On Friday, the British High Commission in Kenya said: "Investigations are ongoing into the fire during a UK-led exercise.

"Our priority is to urgently assist the local community – we are putting all resources into containing the fire and working closely with the Kenyan authorities to manage the situation."

Three helicopters, a crop-sprayer aircraft and four water tanker trucks are also assisting. 

The exercise has been paused with all personnel now working to fight the blaze.

British troops are fighting a fire in Kenya 260321 CREDIT British Army twitter.jpg
The British Army is "pouring all its resources" into fighting the fire, according to the MOD (Picture: British Army/Twitter).

The Ministry of Defence (MOD) said it is "urgently" looking into reports claiming elephants have died in the fire, adding the British Army is "pouring all its resources" into fighting the flames.

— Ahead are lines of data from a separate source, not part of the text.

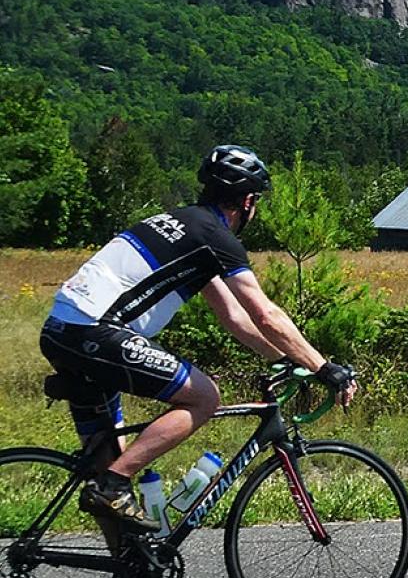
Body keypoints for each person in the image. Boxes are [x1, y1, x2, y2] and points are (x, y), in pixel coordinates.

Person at [38, 144, 356, 532]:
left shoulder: (178, 225)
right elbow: (263, 312)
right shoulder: (214, 236)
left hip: (62, 332)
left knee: (110, 458)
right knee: (203, 396)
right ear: (248, 201)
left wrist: (282, 360)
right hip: (95, 332)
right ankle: (112, 484)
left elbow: (235, 318)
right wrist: (324, 367)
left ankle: (128, 571)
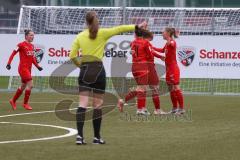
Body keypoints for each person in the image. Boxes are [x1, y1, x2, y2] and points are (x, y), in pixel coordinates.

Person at [70, 11, 147, 145]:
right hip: (98, 70)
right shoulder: (102, 33)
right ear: (96, 21)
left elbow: (72, 56)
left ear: (86, 22)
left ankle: (80, 137)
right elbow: (120, 29)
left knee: (82, 104)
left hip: (85, 70)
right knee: (97, 106)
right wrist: (137, 27)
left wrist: (80, 66)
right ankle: (96, 138)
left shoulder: (80, 36)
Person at [118, 28, 166, 115]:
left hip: (136, 66)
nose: (150, 41)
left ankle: (126, 101)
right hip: (146, 65)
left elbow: (138, 48)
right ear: (145, 37)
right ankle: (149, 109)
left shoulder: (134, 42)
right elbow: (150, 53)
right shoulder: (145, 43)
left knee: (140, 88)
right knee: (152, 88)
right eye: (150, 39)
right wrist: (159, 57)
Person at [6, 29, 43, 110]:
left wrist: (37, 66)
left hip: (29, 69)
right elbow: (13, 54)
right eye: (31, 35)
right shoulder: (21, 45)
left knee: (23, 86)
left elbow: (32, 58)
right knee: (31, 85)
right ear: (26, 36)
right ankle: (25, 104)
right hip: (23, 68)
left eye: (33, 35)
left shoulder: (32, 46)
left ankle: (13, 100)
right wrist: (9, 63)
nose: (32, 37)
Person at [153, 27, 185, 114]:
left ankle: (181, 109)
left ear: (167, 33)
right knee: (171, 89)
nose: (162, 33)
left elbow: (172, 44)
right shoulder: (167, 44)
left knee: (176, 87)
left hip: (173, 69)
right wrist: (152, 48)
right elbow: (162, 50)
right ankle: (175, 108)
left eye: (163, 32)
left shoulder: (172, 42)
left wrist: (170, 39)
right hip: (168, 69)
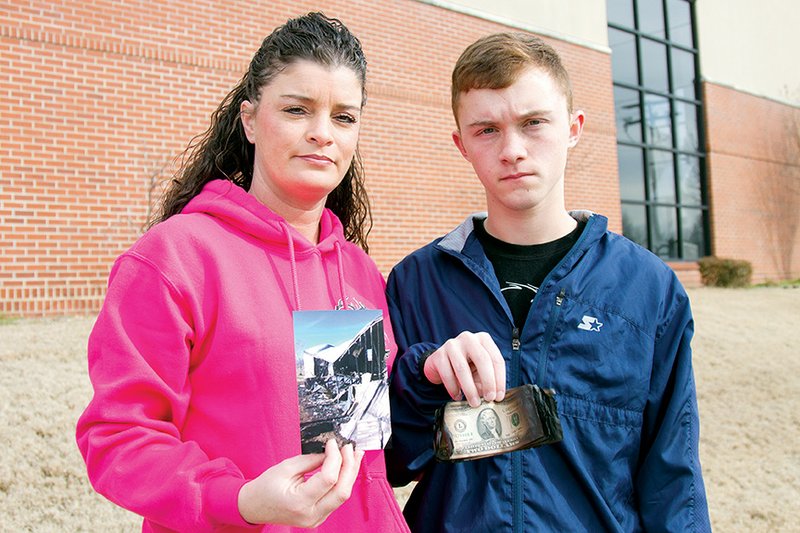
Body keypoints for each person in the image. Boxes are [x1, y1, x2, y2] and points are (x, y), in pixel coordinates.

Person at [76, 12, 409, 533]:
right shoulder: (175, 259)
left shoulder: (359, 272)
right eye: (297, 109)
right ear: (250, 120)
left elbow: (360, 444)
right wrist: (240, 501)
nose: (322, 133)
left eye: (344, 117)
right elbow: (117, 438)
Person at [385, 32, 711, 532]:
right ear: (461, 144)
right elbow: (389, 463)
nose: (512, 150)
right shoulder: (415, 283)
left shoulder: (649, 289)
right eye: (486, 130)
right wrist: (423, 376)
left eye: (534, 122)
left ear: (574, 128)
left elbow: (673, 478)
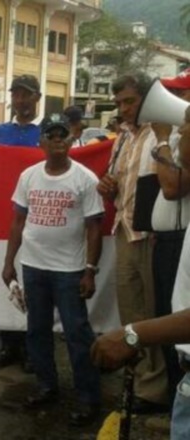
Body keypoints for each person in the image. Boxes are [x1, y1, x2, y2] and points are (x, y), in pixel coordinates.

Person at [3, 115, 103, 426]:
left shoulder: (85, 179)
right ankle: (47, 386)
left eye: (63, 135)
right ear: (41, 142)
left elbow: (94, 228)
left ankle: (88, 399)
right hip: (33, 267)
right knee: (37, 331)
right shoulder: (29, 176)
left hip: (69, 271)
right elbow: (18, 221)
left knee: (76, 334)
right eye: (51, 135)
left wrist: (89, 270)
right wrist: (9, 263)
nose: (58, 140)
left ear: (71, 140)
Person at [96, 72, 169, 414]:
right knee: (131, 309)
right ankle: (141, 376)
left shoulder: (165, 132)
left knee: (154, 310)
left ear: (146, 99)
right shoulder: (122, 136)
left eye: (130, 101)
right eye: (119, 103)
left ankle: (155, 388)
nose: (124, 109)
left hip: (154, 235)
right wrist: (106, 186)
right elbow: (118, 182)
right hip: (125, 230)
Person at [0, 74, 43, 371]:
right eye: (16, 95)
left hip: (40, 221)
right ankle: (9, 344)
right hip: (3, 219)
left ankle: (34, 348)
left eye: (26, 95)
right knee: (7, 282)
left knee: (35, 286)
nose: (20, 100)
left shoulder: (48, 132)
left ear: (37, 98)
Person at [145, 68, 190, 406]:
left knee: (175, 321)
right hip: (167, 244)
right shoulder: (177, 140)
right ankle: (177, 394)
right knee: (165, 311)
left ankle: (179, 393)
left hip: (176, 243)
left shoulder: (173, 141)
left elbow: (172, 187)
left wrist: (162, 141)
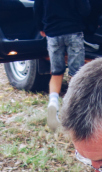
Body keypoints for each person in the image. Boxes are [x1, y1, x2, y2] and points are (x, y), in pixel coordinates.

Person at [34, 0, 91, 131]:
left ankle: (53, 104)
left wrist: (41, 28)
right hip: (73, 31)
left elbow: (37, 10)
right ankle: (71, 110)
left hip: (53, 33)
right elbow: (85, 10)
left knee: (56, 73)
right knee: (76, 75)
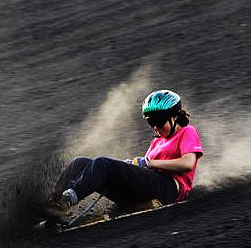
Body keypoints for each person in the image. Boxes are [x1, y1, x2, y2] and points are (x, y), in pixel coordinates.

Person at [38, 89, 203, 221]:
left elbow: (188, 163)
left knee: (102, 164)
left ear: (174, 116)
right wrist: (130, 165)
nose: (155, 127)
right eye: (151, 122)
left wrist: (149, 163)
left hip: (168, 189)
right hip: (148, 186)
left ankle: (65, 203)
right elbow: (143, 170)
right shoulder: (157, 140)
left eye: (159, 121)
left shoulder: (187, 132)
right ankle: (52, 204)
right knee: (80, 163)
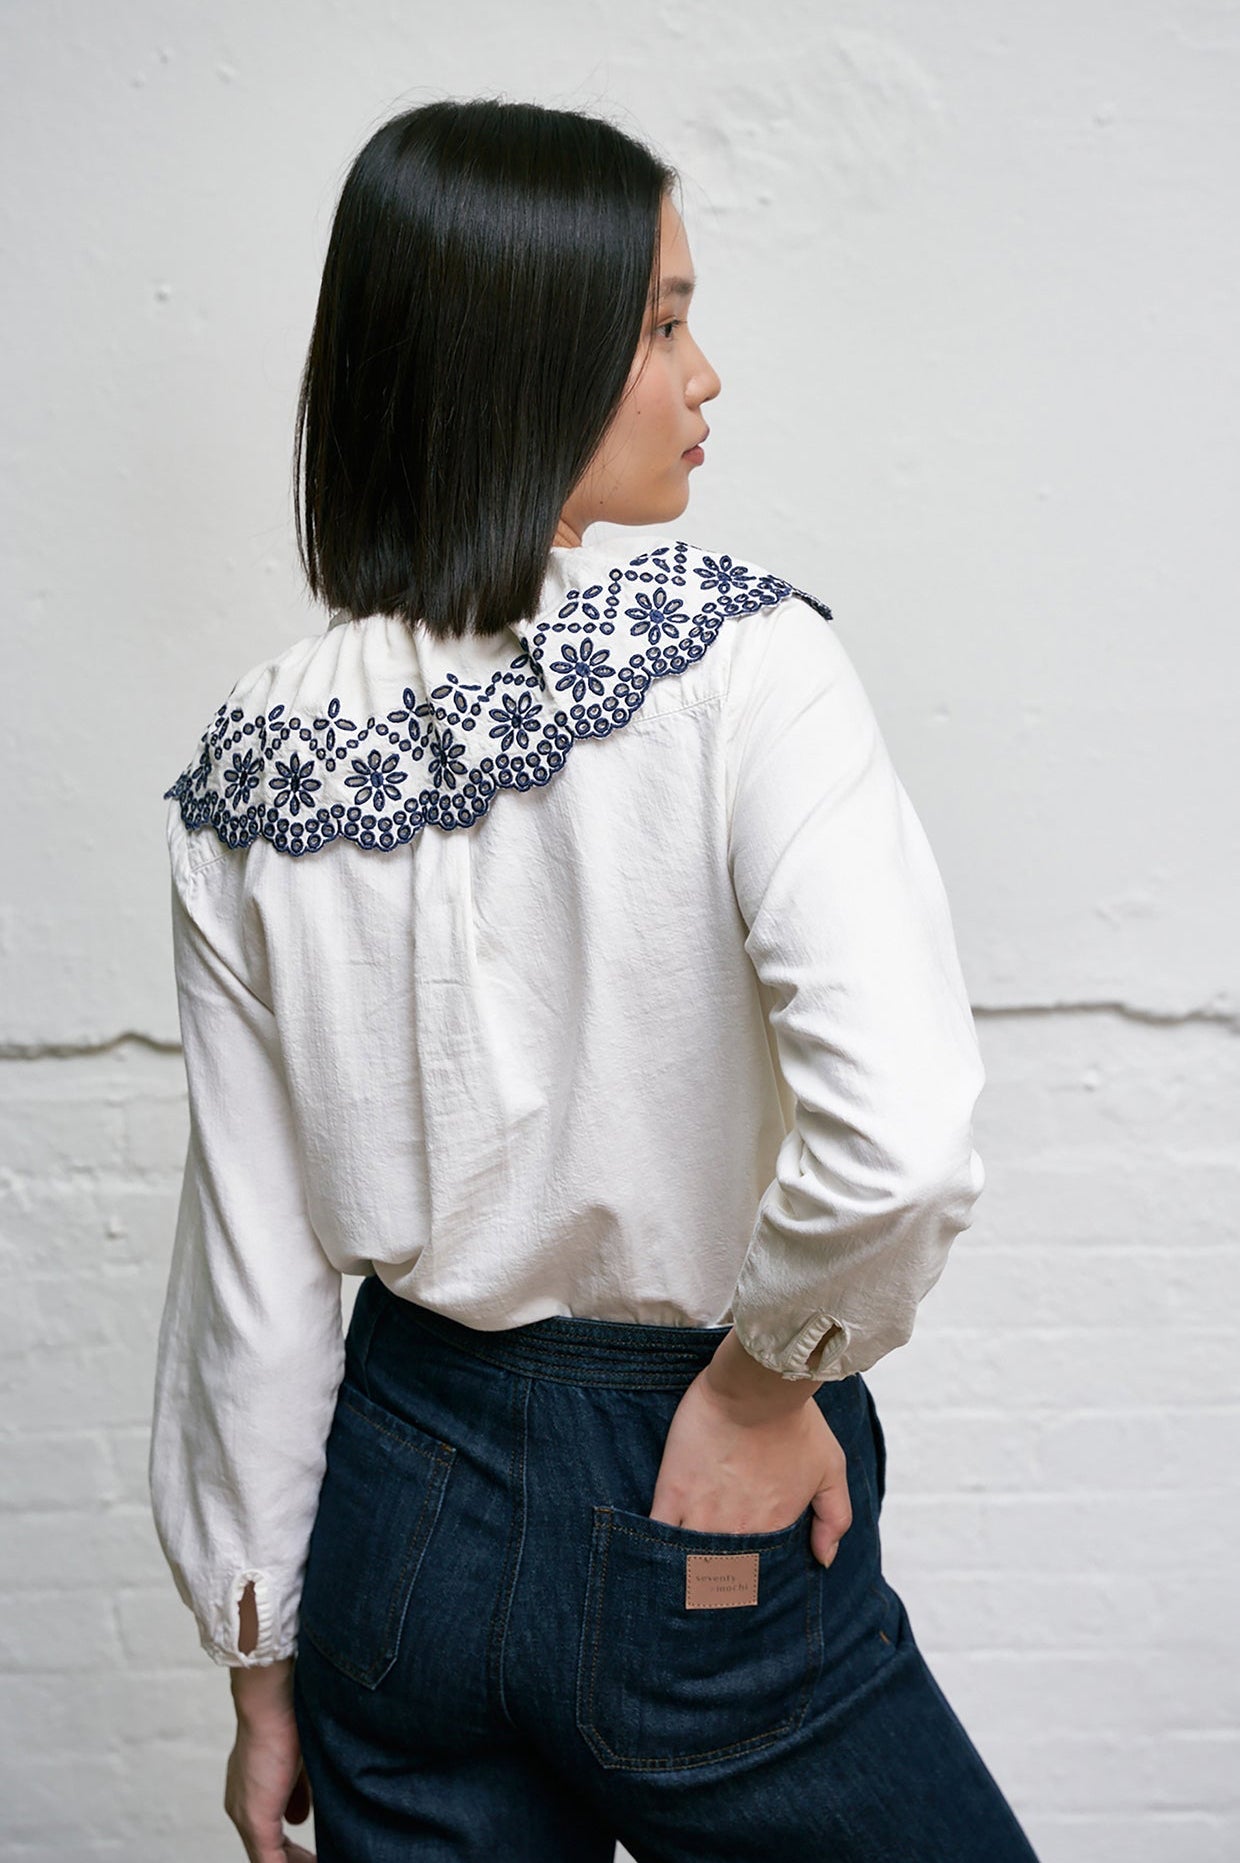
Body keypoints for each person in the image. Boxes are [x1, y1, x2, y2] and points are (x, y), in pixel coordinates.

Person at [149, 97, 1041, 1863]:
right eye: (659, 323)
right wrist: (760, 1386)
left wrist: (264, 1666)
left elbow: (250, 1277)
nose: (706, 378)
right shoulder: (743, 663)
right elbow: (906, 1139)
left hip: (395, 1521)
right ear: (525, 346)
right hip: (679, 1485)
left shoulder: (249, 760)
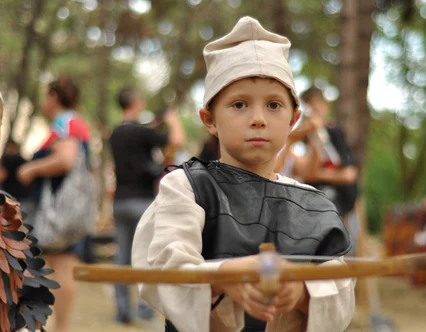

An MOD spokesperson said: "The welfare of the local community and its wildlife is of the utmost concern to the UK.

"Reports of dead elephants are being looked into as a matter of urgency by the British Army, Kenyan Authorities and our Loldaiga Conservancy partners. 

"We are continuing to put all our resources into containing the fire and working closely with the Kenyan authorities to manage the situation."

According to the Army's website, BATUK is a permanent training support unit based mainly in Nanyuki, 200km north of the capital Nairobi.

It provides demanding training to exercising units preparing to deploy on operations or assume high-readiness tasks.

Around 100 permanent staff are based at BATUK, with a short tour cohort of another 280 personnel.

Under an agreement with the Kenyan government, up to six infantry battalions per year carry out eight-week exercises in Kenya, the Army's website states.

There are also Royal Engineer exercises, which carry out civil engineering projects, and medical deployments, which provide primary health care assistance to the civilian community.